Our Conference extends from the New Jersey suburbs of New York City in the Northeast to Blacksburg, Virginia in the Southwest, and over through Richmond to the ocean. We are divided into five Associations: New Jersey, Potomac, Chesapeake, Catoctin, and our association, Shenandoah. Ours is the smallest of the five associations in this conference.
In the United Church of Christ, local congregations such as our Bethel live in a covenant relationship with one another, to help each another in a variety of ways. We contribute to local, regional, national, and international mission work together. We elect Church and Ministry Commissions in each association to prepare, examine, ordain, and discipline Authorized Ministers (like me) as well as other Licensed Ministers. We share educational resources and training programs for lay-people and clergy. I am sure I have left out very important categories of work that we share, but I hope the above items give you a flavor of what’s “out there.”
All of these projects— and many more— are governed by local churches sending delegates to participate at three different settings: the association, the conference, and the national setting. Because we local congregations freely enter into the covenant relationships with the other settings, and we conduct those relationships any way that we feel is right, NOBODY in the other settings is in a position to be the “boss” of us or anybody else, or is “above” anybody else. We are all in this to share and share alike.
During my six years in Shenandoah Association leadership, which just ended in May, I have not done a good job of communicating to the Bethel congregation the value of working in our covenant relationships with the wider United Church of Christ. There are only two ways I know to get the message across.

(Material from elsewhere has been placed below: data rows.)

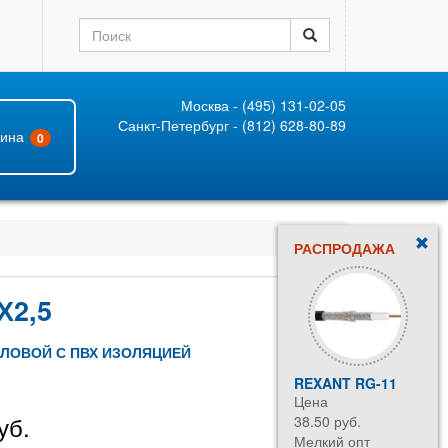
Москва - (495) 131-02-05
Санкт-Петербург - (812) 628-80-89
зина
0
РАСПРОДАЖА
Х2,5
ИЛОВОЙ С ПВХ ИЗОЛЯЦИЕЙ
REXANT RG-11
Цена
уб.
38.50 руб.
Мелкий опт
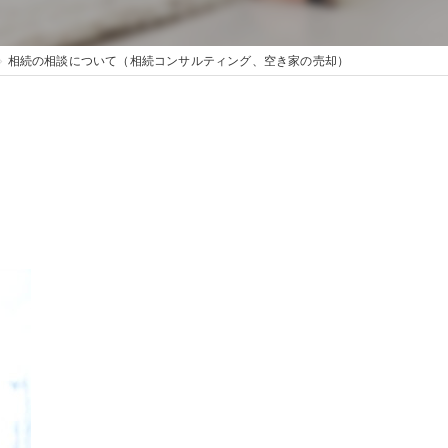
相続の相談について（相続コンサルティング、空き家の売却）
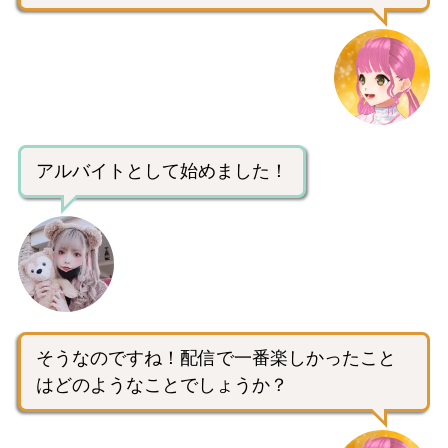
アルバイトとして始めました！
そうなのですね！配信で一番楽しかったこと
はどのようなことでしょうか？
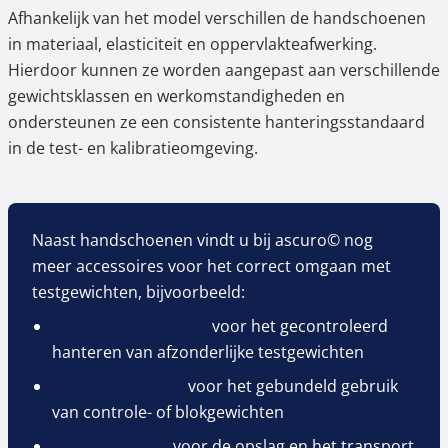
Afhankelijk van het model verschillen de handschoenen
in materiaal, elasticiteit en oppervlakteafwerking.
Hierdoor kunnen ze worden aangepast aan verschillende
gewichtsklassen en werkomstandigheden en
ondersteunen ze een consistente hanteringsstandaard
in de test- en kalibratieomgeving.
Naast handschoenen vindt u bij ascuro© nog
meer accessoires voor het correct omgaan met
testgewichten, bijvoorbeeld:
Gewichtshandvatten
voor het gecontroleerd
hanteren van afzonderlijke testgewichten
Gewichtsmanden
voor het gebundeld gebruik
van controle- of blokgewichten
Etuis en koffers
voor de opslag en het transport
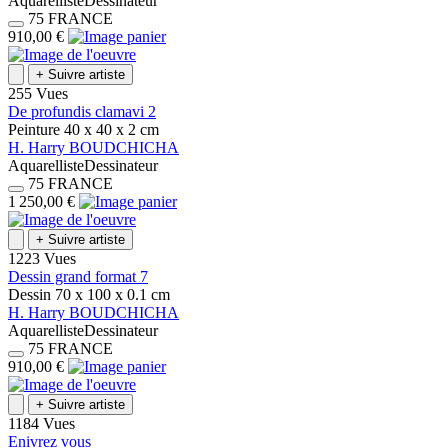
Aquarelliste
Dessinateur
75
FRANCE
910,00 €
+
Suivre artiste
255 Vues
De profundis clamavi 2
Peinture
40 x 40 x 2
cm
H.
Harry
BOUDCHICHA
Aquarelliste
Dessinateur
75
FRANCE
1 250,00 €
+
Suivre artiste
1223 Vues
Dessin grand format 7
Dessin
70 x 100 x 0.1
cm
H.
Harry
BOUDCHICHA
Aquarelliste
Dessinateur
75
FRANCE
910,00 €
+
Suivre artiste
1184 Vues
Enivrez vous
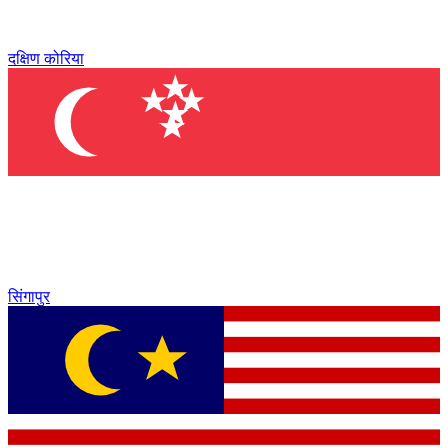
दक्षिण कोरिया
सिंगापुर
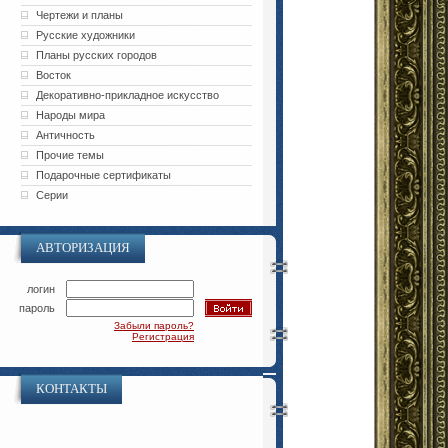
Чертежи и планы
Русские художники
Планы русских городов
Восток
Декоративно-прикладное искусство
Народы мира
Античность
Прочие темы
Подарочные сертификаты
Серии
АВТОРИЗАЦИЯ
логин
пароль
Забыли пароль?
Регистрация
КОНТАКТЫ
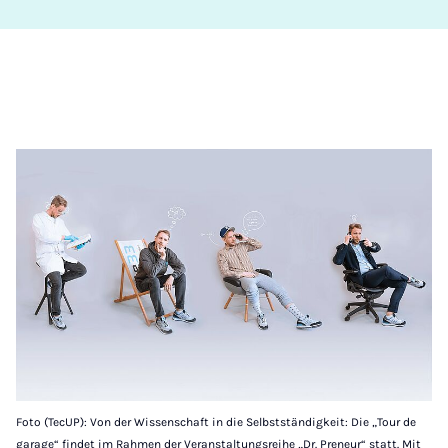
Foto (TecUP): Von der Wissenschaft in die Selbstständigkeit: Die „Tour de
garage“ findet im Rahmen der Veranstaltungsreihe „Dr. Preneur“ statt. Mit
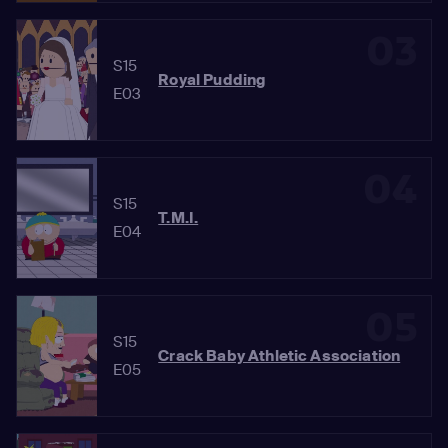
03
S15
Royal Pudding
E03
04
S15
T.M.I.
E04
05
S15
Crack Baby Athletic Association
E05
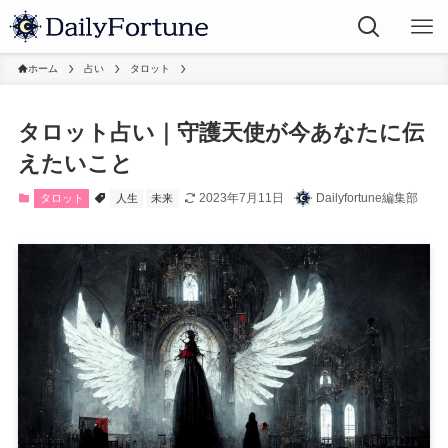
ホーム
占い
タロット
タロット占い｜守護天使が今あなたに伝
えたいこと
2023年7月11日
Dailyfortune編集部
タロット
人生
未来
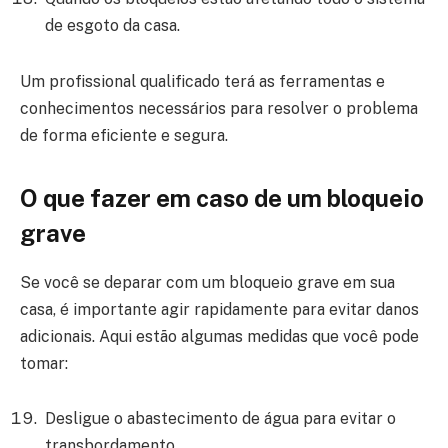
de esgoto da casa.
Um profissional qualificado terá as ferramentas e
conhecimentos necessários para resolver o problema
de forma eficiente e segura.
O que fazer em caso de um bloqueio
grave
Se você se deparar com um bloqueio grave em sua
casa, é importante agir rapidamente para evitar danos
adicionais. Aqui estão algumas medidas que você pode
tomar:
Desligue o abastecimento de água para evitar o
transbordamento.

One is when our people participate in events and see for themselves that there’s a great big friendly world out there in our Association, our Conference, and the national setting.
The other is when we get into dire need of help, and we become willing to reach out to folks from the wider church— who are already there for just such times. That’s what happened with our Bethel in the 1950s, when we needed money to build our “educational wing” of the church building (the social hall and Sunday School classrooms): we borrowed serious money from the Congregational Christian building fund (the predecessor of our current UCC building fund).
We can take our part in the body of Christ beyond our own backyard. We are not alone.
[Jesus said, ]
“If a house is divided against itself,
that house will not be able to stand.”